Eastern and Central Europe and Central Asia's divestiture activity slowed in 1998, with the exception of Poland and Turkey, as a result of the 1998 Russian crisis and of a loss of momentum in economic reform in some countries. Privatization revenues in the region declined from a $16.5 billion peak in 1997 to $8.0 billion in 1998, mostly reflecting the sharp decline in Russian proceeds (see Table 3).
Russia, which raised $4 billion and accounted for one-fourth of total privatization proceeds for the region in 1997, earned only an estimated $909 million, partly because of the Russian financial system collapse in August 1998. Most of its revenues came from the sale of a 2.5 percent share in Gazprom to Ruhrgas and a 25 percent share of cellular phone services VimpelCom. However, the sales of Rosneft (oil and gas) and Svyazinvest (telecom), along with the 1998 planned sale of Rosgosstrakh (financial), were all delayed.
Since 1997, Poland’s privatization program has been gaining steam, raising $2.2 billion in 1997 and $2.4 billion in 1998. In 1998, Poland’s significant sales include a 15 percent stake in TPSA (telecom company) which raised around $925 million, a 37 percent stake in Bank Przemyslowo-Handlowy (BPH) for $600 million and the sale of a 15 percent stake in Pekao S.A. for $262 million.
Hungary’s privatization efforts are coming to an end. The country successfully privatized a large share of the economy at an early stage (relative to other countries in the region), so little is left to be sold. From 1990 to 1998, privatization proceeds reached over $12 billion with more than 60 percent sold to foreign investors. In 1998, the public offer of an 11 percent stake in MOL raised an estimated $330 million.

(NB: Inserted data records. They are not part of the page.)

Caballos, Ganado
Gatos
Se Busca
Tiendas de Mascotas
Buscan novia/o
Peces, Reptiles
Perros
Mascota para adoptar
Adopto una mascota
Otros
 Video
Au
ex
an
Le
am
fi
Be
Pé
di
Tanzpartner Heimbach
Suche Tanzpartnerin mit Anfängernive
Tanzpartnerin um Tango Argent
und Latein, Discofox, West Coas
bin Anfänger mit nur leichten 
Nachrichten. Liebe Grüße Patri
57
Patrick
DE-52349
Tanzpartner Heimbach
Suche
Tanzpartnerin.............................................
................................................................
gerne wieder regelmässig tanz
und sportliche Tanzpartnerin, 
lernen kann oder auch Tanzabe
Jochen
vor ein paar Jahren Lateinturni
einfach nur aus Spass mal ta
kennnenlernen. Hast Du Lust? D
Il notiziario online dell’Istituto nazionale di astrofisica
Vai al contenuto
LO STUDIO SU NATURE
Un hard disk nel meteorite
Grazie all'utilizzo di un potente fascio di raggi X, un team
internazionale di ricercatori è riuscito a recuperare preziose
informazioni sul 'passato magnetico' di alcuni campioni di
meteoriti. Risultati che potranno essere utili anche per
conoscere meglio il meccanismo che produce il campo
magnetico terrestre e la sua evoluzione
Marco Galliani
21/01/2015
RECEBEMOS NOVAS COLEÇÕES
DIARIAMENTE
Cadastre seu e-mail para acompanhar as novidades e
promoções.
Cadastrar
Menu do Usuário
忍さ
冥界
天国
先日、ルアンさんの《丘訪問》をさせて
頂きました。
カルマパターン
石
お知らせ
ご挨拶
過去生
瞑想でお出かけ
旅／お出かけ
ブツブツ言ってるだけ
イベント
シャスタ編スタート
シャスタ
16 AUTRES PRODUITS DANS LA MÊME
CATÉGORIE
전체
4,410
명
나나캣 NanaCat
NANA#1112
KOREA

Despite unmet high expectations, Turkey’s privatization reached record revenues of $1 billion in 1998—the highest amount since 1990. Some noteworthy sales include the sale of Etibank (banking) for $155 million, the domestic and international public offering of IS Bank for $633 million. Other sales included the remaining 40 percent in Havas—an airport service provider—and various real estates. Romania’s sale of Romtelecom for $675 million was a record sale for the country and also one of the largest sales in the region. Bulgaria’s privatization program, which started gaining momentum in 1996, slowed in 1998, generating $139 million from the sales in the hotel, banking, and chemicals/pharmacy industries.
Privatization activity has remained strong in Poland and Turkey in 1999 and will continue garnering significant revenues in 2000-2001. Poland's privatization proceeds for 1999 are estimated to reach $4 billion. Privatization programs should accelerate in EU applicant countries that have not yet completed their reform programs. Privatization of the telecommunications and financial sectors have accounted for a significant share of revenues in 1999. Significant sales in telecom in 1999 include Hungary's Matav and in the financial sector include Ceskoslovenska Obchodni Banka (COB) in the Czech Republic and Bank Pekao in Poland. In 2000-2001, privatization of the financial, telecommunications, and power should continue at a steady pace. These will include sales of banks in the Czech and Slovak Republics, telecommunications in Poland and Lithuania, and power plants in Poland.